FRESHEN YOUR DRINK?
Ann Tuennerman can’t help but marvel at the evolution of “Tales of the Cocktail,” the international cocktail convention she started in New Orleans more than a decade ago. From its scrappy beginnings, she says, it has become one of the world’s premiere gatherings for all things liquor.
“The first year we had about 100 people and two events,” she said. “My husband (Paul) likes to say we had an opening and closing event. But after that first year, people said, ‘This is great. You have to do it again.’ ”
And so she did, again and again. Last year, the Tuennermans celebrated the festival’s 10-year anniversary by welcoming more than 20,000 cocktail connoisseurs to New Orleans, from mixologists and bartenders to distillers and chefs. Tuennerman said the event has grown so big that she would be perfectly happy if it grows no more.
The five-day “Tales of the Cocktail,” which features more than 200 seminars, tasting rooms competitions and dinners, opens July 17 at the Hotel Monteleone. Proceeds benefit the nonprofit New Orleans Culinary and Cultural Preservation Society, which awards scholarships to emerging talent in the New Orleans cocktail industry.
“We program the event for professionals,” Tuennerman said. “So you won’t find a seminar on ‘setting up your home bar 101.’ But we do have cocktail enthusiasts who attend — people who are hard core just like someone is about wine or food.”
With 10 years of organizing “Tales of the Cocktail” under her belt, Tuennerman says the key to its success lies in programming — keeping up with what’s new in the spirits industry and offering seminars that teach professionals new ways of serving, preparing and even creating cocktails.
“We have the same structure every year but with all new content,” she said. “We do that to keep it fresh. We have a process in which people submit their ideas. This year we had 300 submissions for 59 slots. All of our events are new.
“This year we have a seminar that’s all about glassware. We have seminars on ice. We have a woman coming who will be talking about using herbs and creating a garden for your cocktail bar.”
Other seminar topics include the role of pineapple in cocktails, running a successful airport bar, the roots of tequila and tips for making an elegant yet simple cocktail.
No cocktail convention would be complete without tastings, and opportunities abound for attendees to sample everything from tailgating drinks and ice cream floats to espresso martinis and party punch.
Yet another highlight of “Tales of the Cocktail” are the Spirited Dinners, in which mixologists and distillers combine their talents with some of the best chefs in New Orleans to create unique cocktail and cuisine experiences.
Each event comes with a pricetag — seminars are in the $40 to $50 price range — but there are also several complimentary events on the agenda, including talks, demonstrations and radio shows.
“New Orleans is a huge part of the success of the event,” Tuennerman said. “We have such a walkable city that really lends itself to people interacting and networking.”
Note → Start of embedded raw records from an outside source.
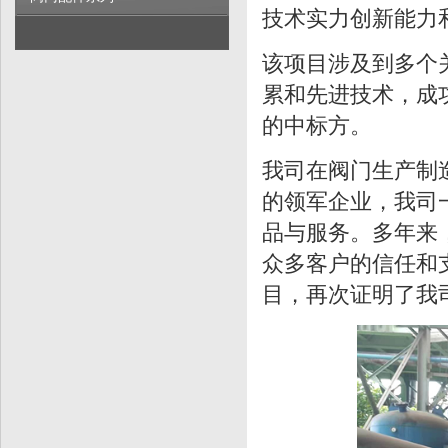
技术实力创新能力
该项目涉及到多个
累和先进技术，成
的中标方。
我司在阀门生产制
的领军企业，我司
品与服务。多年来
众多客户的信任和
目，再次证明了我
Tuennerman said it was in 2006, the year after Hurricane Katrina, that she realized “Tales of the Cocktail” was here to stay. Although it lost its main sponsor, organizers were determined to keep it going. The only thing they did differently was move it from August to July — so as not to conflict with the anniversary of Katrina or the peak of hurricane season.
“We said we’re moving full steam ahead,” Tuennerman said. “And we actually grew that year. We were pleasantly surprised. And it kind of started to hit me what a big deal this was.”
Last year, she said, the festival had a $14.3 million economic impact on New Orleans, up $1.6 million from 2011, according to a study by the University of New Orleans.
Over the years, the festival has expanded to help groom the next generation of mixologists. The Cocktail Apprentice Program gives up-and-coming bartenders a chance to learn from the world’s top cocktail masters, and the Cocktail Apprentice Scholarship Funds enables former apprentices to pursue educational opportunities and research projects in mixology.
“In 2013, we anticipate that we will spend in excess of $150,000 in scholarships,” Tuennerman said, “and another $192,000 funding various projects and programs closely associated with Louisiana, New Orleans and the bartending industry.”